Rogues: True Stories of Grifters, Killers, Rebels and Crooks by Keefe Patrick Radden

Rogues: True Stories of Grifters, Killers, Rebels and Crooks by Keefe Patrick Radden

Author:Keefe, Patrick Radden [Keefe, Patrick Radden]
Language: eng
Format: epub
Tags: History, Crime, Biography, Adult
ISBN: 9780385548519
Amazon: 0385548516
Goodreads: 59148726
Publisher: Doubleday
Published: 2022-06-28T07:00:00+00:00


WINNING

How Mark Burnett resurrected Donald Trump as an icon of American success. (2019)

EXPEDITION ROBINSON, A SWEDISH reality-television program, premiered in the summer of 1997 with a tantalizing premise: sixteen strangers are deposited on a small island off the coast of Malaysia and forced to fend for themselves. To survive, they must cooperate, but they are also competing: each week, a member of the ensemble is voted off the island, and the final contestant wins a grand prize. The show’s title alluded to both Robinson Crusoe and The Swiss Family Robinson, but a more apt literary reference might have been Lord of the Flies. The first contestant who was kicked off was a young man named Sinisa Savija. Upon returning to Sweden, he was morose, complaining to his wife that the show’s editors would “cut away the good things I did and make me look like a fool.” Nine weeks before the show aired, he stepped in front of a speeding train and killed himself.

The producers dealt with this tragedy by suggesting that Savija’s turmoil was unrelated to the series—and by editing him virtually out of the show. Even so, there was a backlash, with one critic asserting that a program based on such merciless competition was “fascist television.” But everyone watched the show anyway, and Savija was soon forgotten. “We had never seen anything like it,” Svante Stockselius, the chief of the network that produced the program, told the Los Angeles Times in 2000. Expedition: Robinson offered a potent cocktail of repulsion and attraction. You felt embarrassed watching it, Stockselius said, and yet “you couldn’t stop.”
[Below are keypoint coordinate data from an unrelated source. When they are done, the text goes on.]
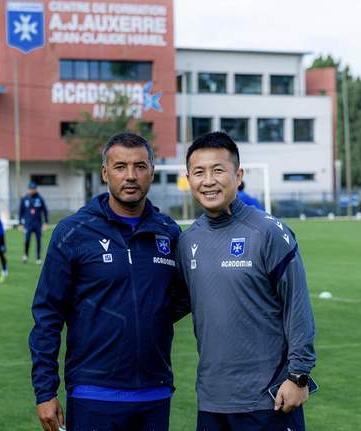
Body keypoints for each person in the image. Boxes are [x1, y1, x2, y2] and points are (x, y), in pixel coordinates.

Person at [29, 132, 188, 431]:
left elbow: (183, 296)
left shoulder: (168, 232)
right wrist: (45, 391)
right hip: (93, 393)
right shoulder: (73, 232)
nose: (131, 176)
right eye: (120, 167)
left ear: (152, 172)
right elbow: (48, 314)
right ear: (105, 172)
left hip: (154, 391)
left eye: (140, 166)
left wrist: (148, 313)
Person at [177, 132, 316, 430]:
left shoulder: (268, 232)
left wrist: (298, 376)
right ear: (189, 179)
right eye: (199, 172)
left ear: (238, 176)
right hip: (211, 401)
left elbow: (298, 307)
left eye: (218, 170)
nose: (208, 181)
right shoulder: (188, 240)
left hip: (269, 399)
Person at [19, 182, 49, 264]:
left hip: (37, 223)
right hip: (28, 223)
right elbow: (21, 211)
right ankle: (25, 255)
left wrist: (46, 222)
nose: (31, 190)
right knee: (27, 239)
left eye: (33, 189)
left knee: (38, 240)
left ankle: (38, 258)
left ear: (36, 189)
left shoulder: (40, 199)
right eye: (30, 189)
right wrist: (20, 223)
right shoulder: (25, 199)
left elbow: (45, 211)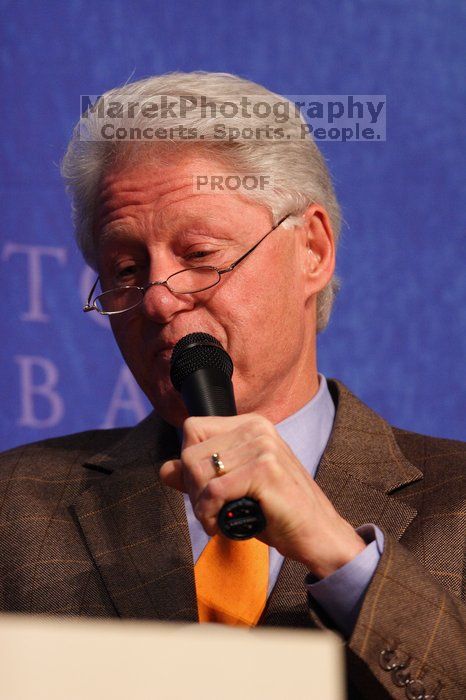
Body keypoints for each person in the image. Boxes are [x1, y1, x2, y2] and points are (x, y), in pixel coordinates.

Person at [1, 72, 464, 699]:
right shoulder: (16, 507)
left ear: (313, 250)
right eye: (127, 270)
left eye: (199, 254)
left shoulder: (455, 501)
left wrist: (344, 560)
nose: (159, 302)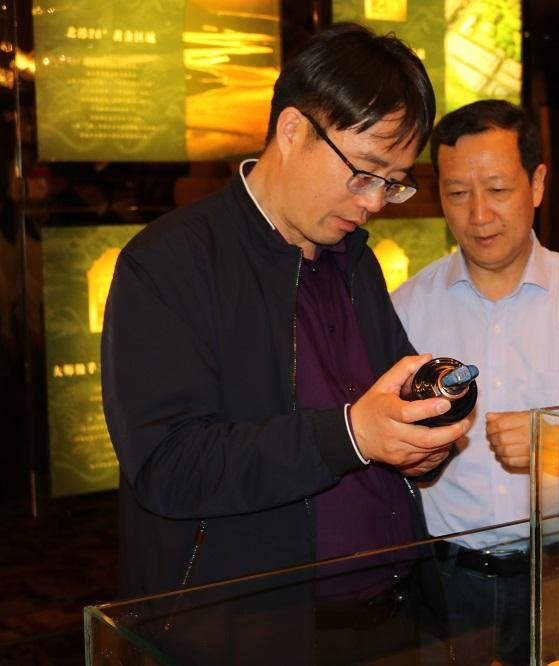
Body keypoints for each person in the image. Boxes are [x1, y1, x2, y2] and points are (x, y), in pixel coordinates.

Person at [101, 23, 469, 664]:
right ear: (294, 129)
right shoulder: (170, 263)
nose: (374, 202)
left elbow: (382, 407)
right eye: (365, 174)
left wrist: (419, 439)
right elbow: (168, 466)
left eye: (393, 182)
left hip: (391, 614)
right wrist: (351, 435)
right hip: (256, 634)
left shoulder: (354, 258)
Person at [391, 99, 559, 665]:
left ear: (537, 184)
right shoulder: (407, 308)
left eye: (497, 189)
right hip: (443, 578)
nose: (478, 214)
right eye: (457, 193)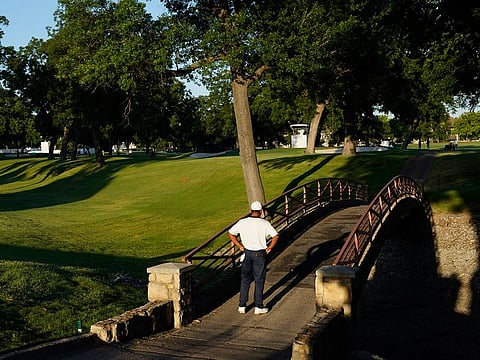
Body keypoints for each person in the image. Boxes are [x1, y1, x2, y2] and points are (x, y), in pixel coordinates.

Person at [228, 201, 279, 314]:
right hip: (260, 254)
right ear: (261, 211)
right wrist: (269, 248)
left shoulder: (242, 222)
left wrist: (240, 246)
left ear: (250, 210)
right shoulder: (264, 223)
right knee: (259, 280)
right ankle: (258, 306)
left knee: (245, 279)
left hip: (247, 253)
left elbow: (231, 233)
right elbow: (275, 236)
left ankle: (242, 305)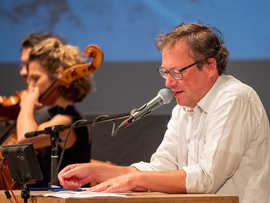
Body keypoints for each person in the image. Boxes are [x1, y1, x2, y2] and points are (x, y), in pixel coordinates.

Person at [58, 23, 270, 202]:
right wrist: (96, 172)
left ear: (209, 67)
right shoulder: (183, 107)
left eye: (177, 72)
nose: (168, 82)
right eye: (165, 72)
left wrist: (135, 180)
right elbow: (160, 170)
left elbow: (206, 178)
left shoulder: (234, 99)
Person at [17, 38, 93, 187]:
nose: (30, 86)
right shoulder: (54, 117)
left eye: (35, 78)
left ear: (58, 75)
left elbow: (25, 138)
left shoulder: (67, 122)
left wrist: (26, 105)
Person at [20, 33, 67, 124]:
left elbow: (24, 137)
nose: (23, 72)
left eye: (28, 65)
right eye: (22, 65)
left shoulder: (49, 115)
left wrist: (26, 109)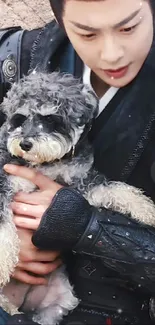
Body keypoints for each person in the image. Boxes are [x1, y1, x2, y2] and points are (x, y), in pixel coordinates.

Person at [1, 0, 155, 324]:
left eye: (128, 27)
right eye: (87, 33)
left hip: (110, 301)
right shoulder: (14, 56)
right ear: (59, 18)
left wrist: (86, 226)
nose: (112, 53)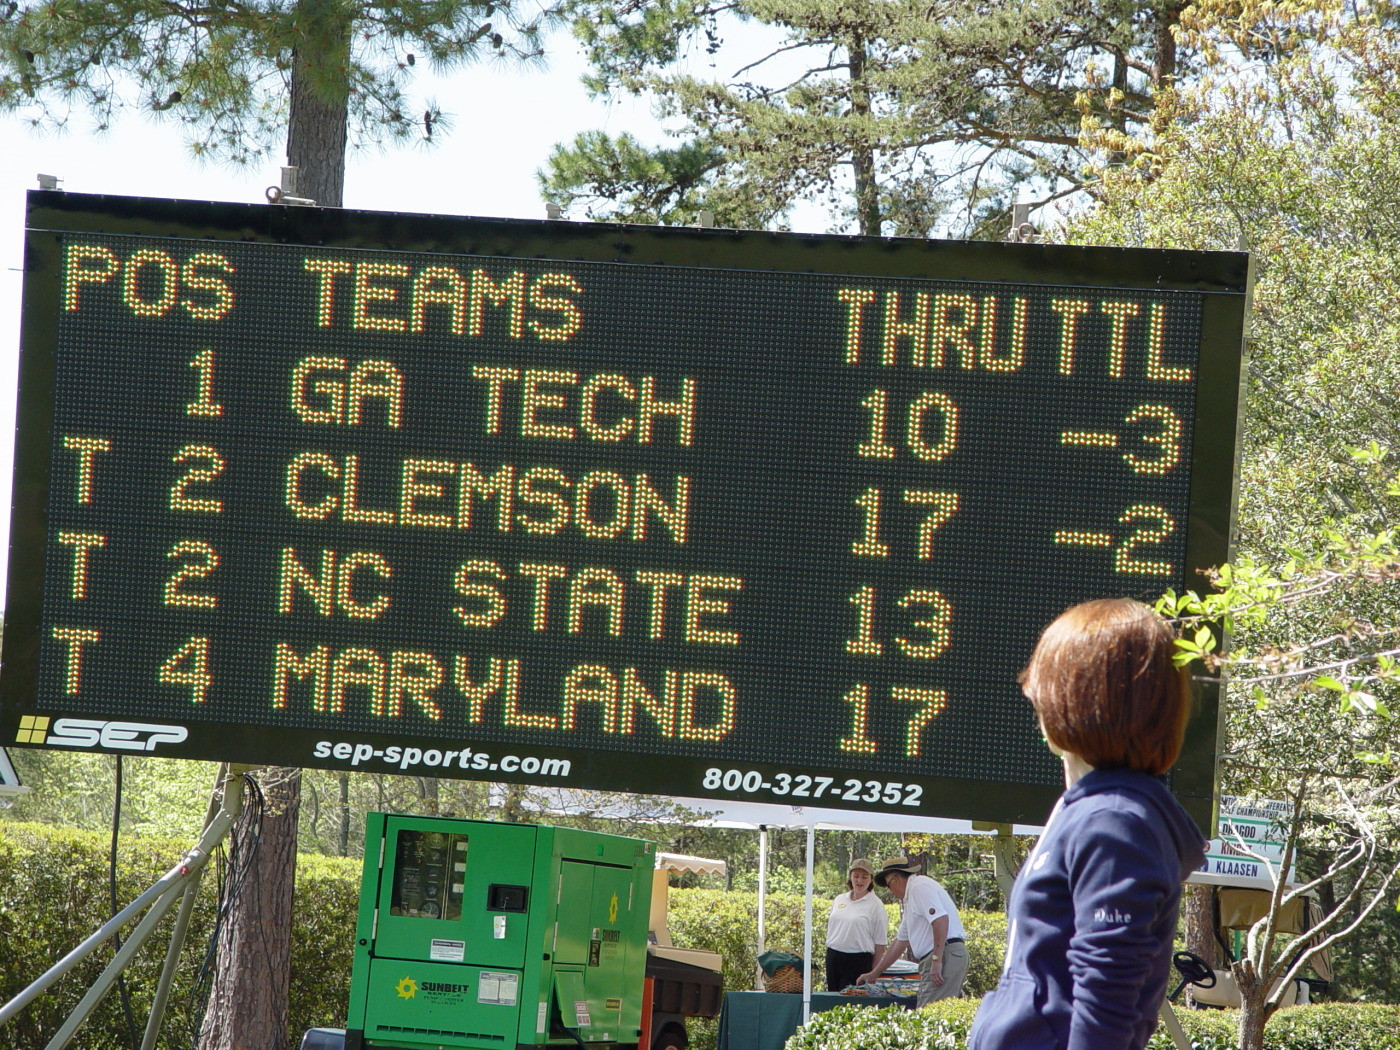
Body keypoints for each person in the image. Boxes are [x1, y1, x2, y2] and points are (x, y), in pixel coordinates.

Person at [967, 598, 1208, 1050]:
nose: (1031, 693)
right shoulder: (1096, 810)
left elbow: (1107, 995)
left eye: (1043, 681)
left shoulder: (1114, 822)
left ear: (1076, 698)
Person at [856, 856, 967, 1005]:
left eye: (889, 885)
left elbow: (940, 920)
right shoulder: (911, 898)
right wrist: (875, 973)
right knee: (932, 1013)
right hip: (943, 955)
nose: (890, 891)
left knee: (929, 1016)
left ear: (896, 879)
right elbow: (900, 942)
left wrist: (936, 960)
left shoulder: (919, 887)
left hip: (945, 954)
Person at [824, 858, 888, 991]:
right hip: (834, 957)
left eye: (864, 877)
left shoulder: (876, 905)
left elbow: (880, 944)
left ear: (871, 879)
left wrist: (873, 974)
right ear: (850, 877)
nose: (860, 881)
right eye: (856, 876)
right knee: (832, 1001)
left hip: (858, 960)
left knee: (852, 1003)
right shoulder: (839, 899)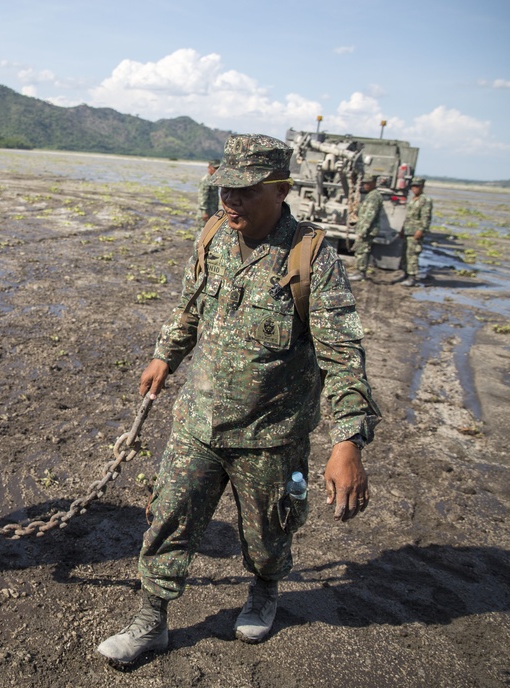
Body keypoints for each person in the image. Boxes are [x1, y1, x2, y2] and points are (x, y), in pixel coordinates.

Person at [97, 134, 381, 665]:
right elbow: (188, 308)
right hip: (199, 423)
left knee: (270, 535)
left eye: (245, 190)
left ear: (280, 190)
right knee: (169, 517)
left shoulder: (310, 256)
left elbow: (343, 354)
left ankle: (265, 590)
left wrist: (348, 441)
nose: (230, 199)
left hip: (271, 436)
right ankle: (151, 618)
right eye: (225, 187)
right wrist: (166, 355)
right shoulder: (212, 236)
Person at [350, 176, 384, 282]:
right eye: (364, 183)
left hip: (367, 230)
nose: (365, 185)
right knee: (360, 250)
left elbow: (369, 216)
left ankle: (361, 272)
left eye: (368, 183)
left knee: (363, 251)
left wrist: (362, 231)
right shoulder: (370, 195)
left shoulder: (374, 196)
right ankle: (358, 270)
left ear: (374, 183)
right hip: (365, 229)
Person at [399, 177, 432, 287]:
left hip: (415, 232)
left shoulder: (425, 200)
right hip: (408, 231)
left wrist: (421, 230)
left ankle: (412, 276)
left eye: (417, 186)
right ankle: (406, 273)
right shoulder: (413, 199)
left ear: (422, 187)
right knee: (405, 254)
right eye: (413, 186)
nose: (414, 188)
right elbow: (408, 217)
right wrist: (402, 229)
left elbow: (425, 217)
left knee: (412, 255)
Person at [198, 160, 220, 227]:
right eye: (215, 168)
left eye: (218, 168)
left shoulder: (214, 179)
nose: (217, 170)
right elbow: (202, 197)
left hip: (213, 210)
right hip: (206, 212)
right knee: (203, 233)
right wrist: (205, 212)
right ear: (209, 167)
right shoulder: (206, 180)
In 1998, a thirty-eight-year-old former British paratrooper named Mark Burnett was living in Los Angeles, producing television. Lord of the Flies was one of his favorite books, and after he heard about Expedition: Robinson, he secured the rights to make an American version. Burnett had previously worked in sales and had a knack for branding. He renamed the show Survivor.

The first season was set in Borneo, and from the moment it aired on CBS in 2000, Survivor was a ratings juggernaut: according to the network, 125 million Americans—more than a third of the population—tuned in for some portion of the season finale. The catchphrase delivered by the host, Jeff Probst, at the end of each elimination ceremony, “The tribe has spoken,” entered the lexicon.

Burnett had been a marginal figure in Hollywood, but after this triumph he, too, was rebranded, as an oracle of spectacle. Les Moonves, then the chairman of CBS Television, arranged for the delivery of a token of thanks—a champagne-colored Mercedes. To Burnett, the meaning of this gesture was unmistakable: “I had arrived.” The only question was what he might do next. A few years later, Burnett was in Brazil, filming Survivor: The Amazon. His second marriage was falling apart, and he was staying in a corporate apartment with a girlfriend. One day, they were watching TV and happened across a BBC documentary series called Trouble at the Top, about the corporate rat race.